Kimball vs Data Vault, or taking the best of both?
Dudley Drummond-Hay, Senior Data Architect at PBT Group
In 1996, Ralph Kimball introduced a dimensional modelling technique that used a set of defined methods, processes, and techniques to design and develop a data warehouse. Such has been its effectiveness, that the Kimball methodology has become the standard for many years. But the advent of cloud technology and Big Data have seen the need arise to structure data while still making it understandable from a business context. Enter Data Vault modelling for large scale data warehouse platforms. But does this mean that Kimball has become irrelevant, or can organisations combine the respective strengths of both dimensional modelling techniques to harness the potential of their data more effectively?
One of the challenges of Kimball in the modern data environment is that it requires many updates and lookups. Continually updating Big Data in the cloud is expensive making this a cost-prohibiting exercise. However, a Data Vault uses a pure insert and append model with no updates or lookups required. There is also no need to join data entities that tend to be problematic with the variety of new technologies being implemented.
A Data Vault is therefore a good model for structuring the data lake. Unfortunately, data lakes are all too often seen as just being dumping grounds for data. This means companies must start structuring them better to allow data scientists to analyse the information they contain. When it comes to the downstream of data vaults, an organisation can build business vaults using the Kimball methodology as that data can be destroyed and recreated whenever needed. Simply put, Data Vaults allow for quick access to data in a structured way.
An analytical journey
Kimball arose at a time when businesses had a singular focus.
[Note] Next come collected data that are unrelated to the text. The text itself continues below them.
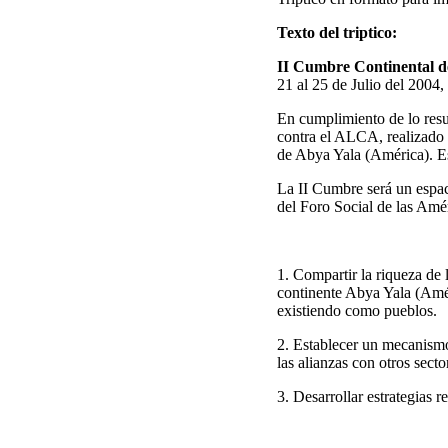
Texto del triptico:
II Cumbre Continental d
21 al 25 de Julio del 2004
En cumplimiento de lo resu
contra el ALCA, realizado 
de Abya Yala (América). Es
La II Cumbre será un espaci
del Foro Social de las Am
1. Compartir la riqueza de 
continente Abya Yala (Amér
existiendo como pueblos.
2. Establecer un mecanismo
las alianzas con otros secto
3. Desarrollar estrategias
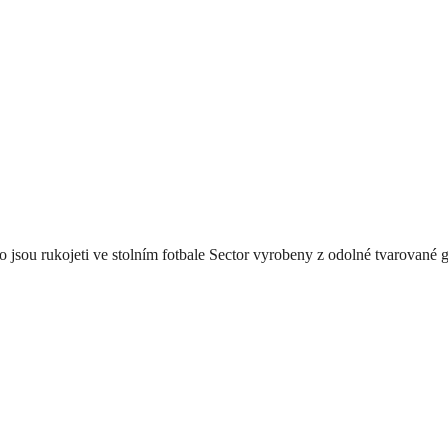
o jsou
rukojeti
ve stolním
fotbale
Sector
vyrobeny z odolné
tvarované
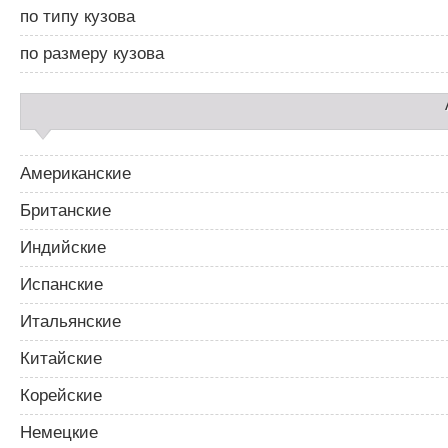
а
по типу кузова
р
2
по размеру кузова
Американские
Британские
Индийские
Испанские
Итальянские
Китайские
Корейские
Немецкие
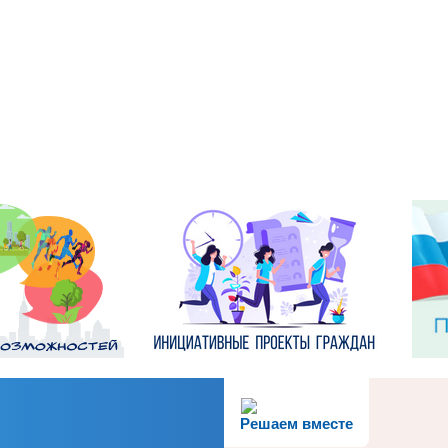
Решаем вместе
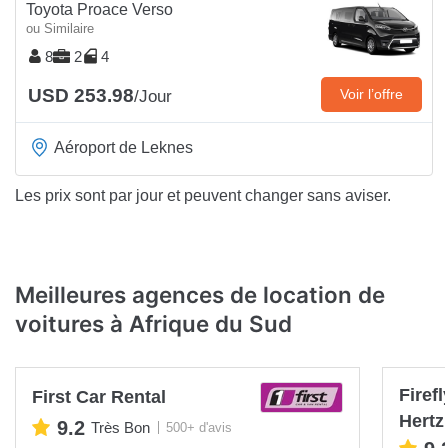
Toyota Proace Verso
ou Similaire
8
2
4
USD 253.98
Voir l’offre
/Jour
Aéroport de Leknes
Les prix sont par jour et peuvent changer sans aviser.
Meilleures agences de location de
voitures à Afrique du Sud
Firef
First Car Rental
Hertz
9.2
Très Bon
500+ d'avis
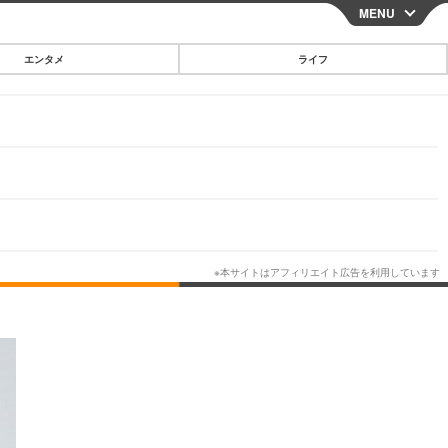
MENU
CLOSE
エンタメ
ライフ
スマートフォン
ガジェット・ツール
その他
映画・ドラマ
韓国・芸能
グルメ
スポーツ
ショッピング
ブログ
その他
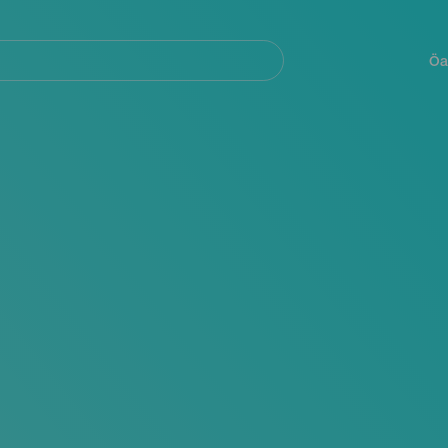
Navegación
principal
Öa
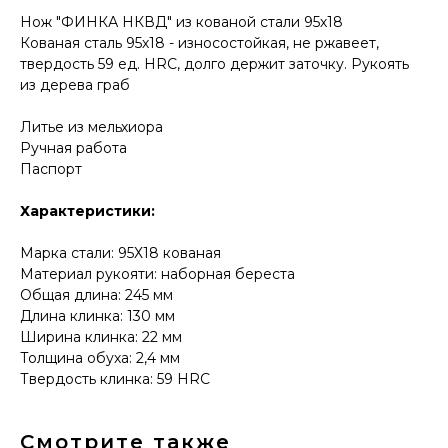
Нож "ФИНКА НКВД" из кованой стали 95х18
Кованая сталь 95х18 - износостойкая, не ржавеет,
твердость 59 ед. HRC, долго держит заточку. Рукоять
из дерева граб
Литье из мельхиора
Ручная работа
Паспорт
КОНТАКТЫ
Характеристики:
Консультации по телефону и онлайн.
Будем рады продемонстрировать вам
Марка стали: 95Х18 кованая
нашу продукцию. Позвоните нам или
оставьте запрос на звонок менеджера
Материал рукояти: наборная береста
для консультации
Общая длина: 245 мм
Адрес:
"НОЖИ ПАВЛОВО", 606104,
Длина клинка: 130 мм
ул. Восточная, 3Б (самовывоз), г. Павлово,
Ширина клинка: 22 мм
Нижегородская обл., Россия
ООО "ПТФ" ИНН 6686090373
Толщина обуха: 2,4 мм
Часы работы:
ПН-ПТ с 09.00 до 17.00
Твердость клинка: 59 HRC
Телефон:
+7 (996) 130−131−1
E-mail: info-torg@bk.ru
+7
Смотрите также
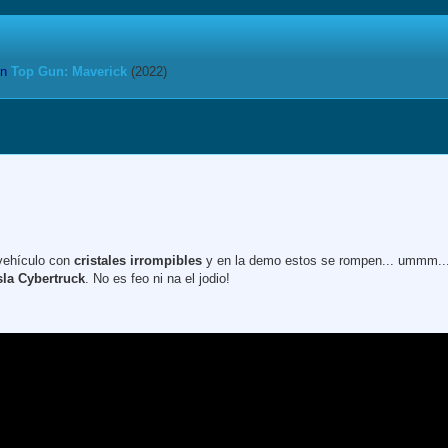
n
Top Gun: Maverick
(2022)
vehículo con
cristales irrompibles
y en la demo estos se rompen... ummm... 
sla Cybertruck
. No es feo ni na el jodio!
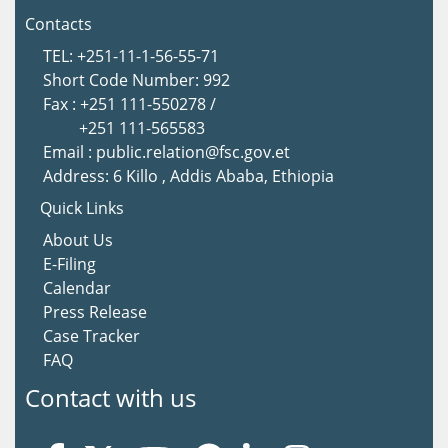
Contacts
TEL: +251-11-1-56-55-71
Short Code Number: 992
Fax : +251 111-550278 /
+251 111-565583
Email : public.relation@fsc.gov.et
Address: 6 Killo , Addis Ababa, Ethiopia
Quick Links
About Us
E-Filing
Calendar
Press Release
Case Tracker
FAQ
Contact with us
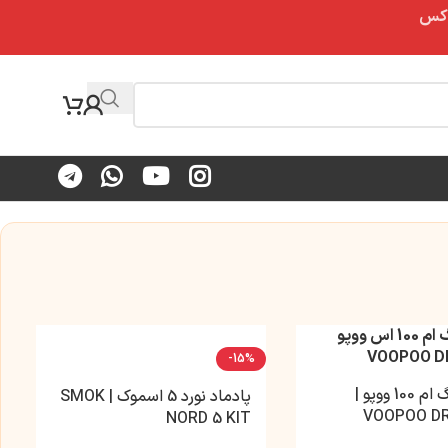
-15%
پاد ماد درگ ام 100 ووپو |
پادماد نورد 5 اسموک | SMOK
VOOPOO DR
NORD 5 KIT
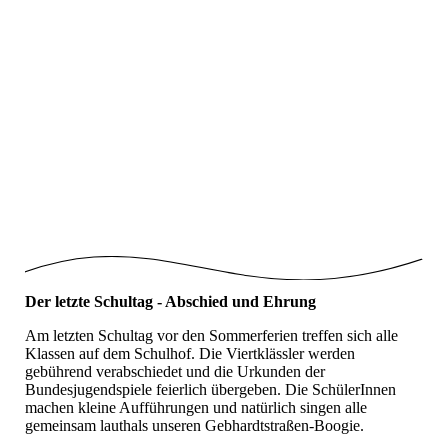
Klassentier_Erdmännchen
Klassentier_Eule
Klassentier_Fuchs
Klassentier_Pingu
Klassentier_Rabe
Klassentier_Waschbär
Der letzte Schultag - Abschied und Ehrung
Am letzten Schultag vor den Sommerferien treffen sich alle
Klassen auf dem Schulhof. Die Viertklässler werden
gebührend verabschiedet und die Urkunden der
Bundesjugendspiele feierlich übergeben. Die SchülerInnen
machen kleine Aufführungen und natürlich singen alle
gemeinsam lauthals unseren Gebhardtstraßen-Boogie.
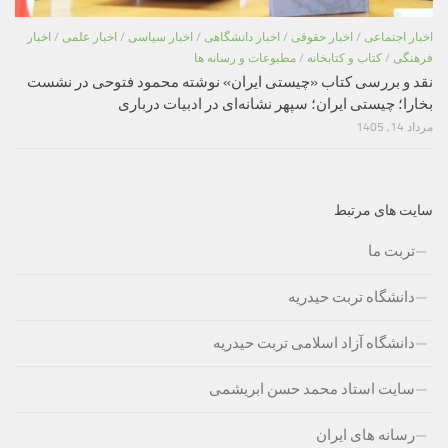
اخبار اجتماعی
/
اخبار حقوقی
/
اخبار دانشگاهی
/
اخبار سیاسی
/
اخبار علمی
/
اخبار
فرهنگی
/
کتاب و کتابخانه
/
مطبوعات و رسانه ها
نقد و بررسی کتاب «چیستی ایران» نوشته محمود فتوحی در نشست
بخارا؛ چیستی ایران؛ سپهر نشانه‌ای در ادبیات درباری
مرداد 14, 1405
سایت های مرتبط
تربت ما
دانشگاه تربت حیدریه
دانشگاه آزاد اسلامی تربت حیدریه
سایت استاد محمد حسن ابریشمی
رسانه های ایران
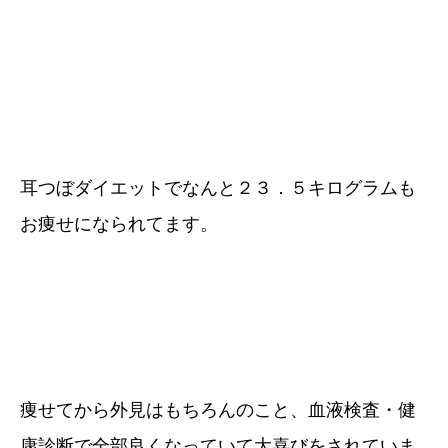
耳つぼダイエットでなんと２３．５キログラムも
お痩せになられてます。
痩せてから外見はもちろんのこと、血液検査・健
康診断で全部良くなっていて大喜びをされていま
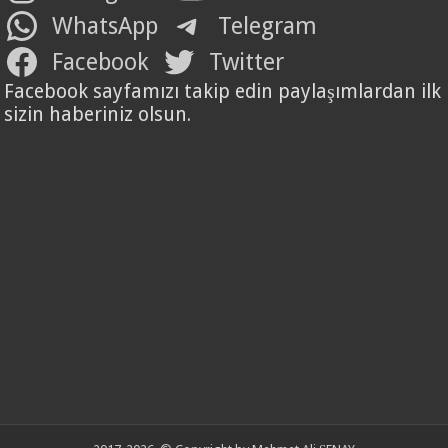
WhatsApp
Telegram
Facebook
Twitter
Facebook sayfamızı takip edin paylaşımlardan ilk
sizin haberiniz olsun.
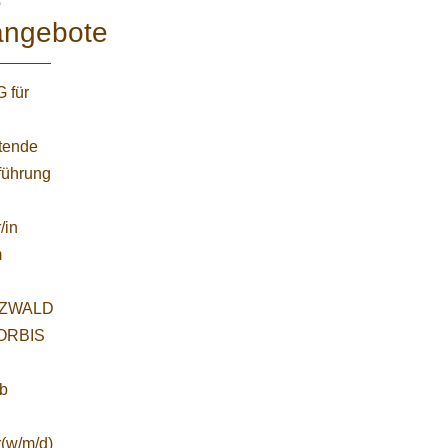
e
angebote
 für
etende
führung
/in
m
ZWALD
WORBIS
:
ab
r(w/m/d)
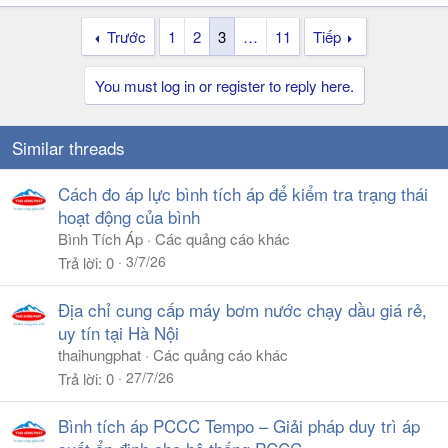
Trước
1
2
3
…
11
Tiếp
You must log in or register to reply here.
Similar threads
Cách đo áp lực bình tích áp để kiểm tra trạng thái
hoạt động của bình
Bình Tích Áp
Các quảng cáo khác
3/7/26
Trả lời
0
Địa chỉ cung cấp máy bơm nước chạy dầu giá rẻ,
uy tín tại Hà Nội
thaihungphat
Các quảng cáo khác
27/7/26
Trả lời
0
Bình tích áp PCCC Tempo – Giải pháp duy trì áp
For example, a company who sold pencils would always be selling pencils. Its business processes would never change. This means these organisations are shielded from changes for long time periods.
Today, there are lots of mergers and acquisitions taking place. Business processes must therefore adapt rapidly to changing markets. As such, the Kimball model has come under massive pressure to change within the evolving business environment. This involves expensive change control to model and reload data, or to rejig the model entirely to fit with new business processes.
For instance, one of my clients is a global manufacturing firm who grows predominantly through mergers and acquisitions. One of the challenges it faces is that whenever it acquires a business, there is a new ERP system to contend with. This means that it does not have easy access to data for analysis especially during the acquisition process when evaluating how the new entity will fit into its existing processes.
A Data Vault can be partitioned by source, so a company can quickly onboard a new source without impacting on any of the existing structures already in place. That does not mean that Kimball has no use in today’s environment.
Data Vault is a very efficient methodology for modern technologies, it can land data in a structure that has no updates or lookups required. The data can still be related to each other and provide an understandable structure for the business user.
If a business has a singular focus, like an SME who uses one ERP system to do some reporting and analysis, then the Data Vault methodology is not the right fit. A Kimball model can be built to do reporting as the SME will likely focus on its specific niche for several years or until it is acquired by a larger organisation.
These larger enterprises who absorb smaller companies into their business, must give serious consideration to Data Vault methodology. This is a strong foundation for cloud technology and online data storage repositories that deal with large volumes of data coming in frequently. It also makes sense for businesses who run different ERP systems in their environment to use a Data Vault.
It comes down to selecting the model that fits the business priorities of the organisation and even potentially combining both methodologies to deliver value.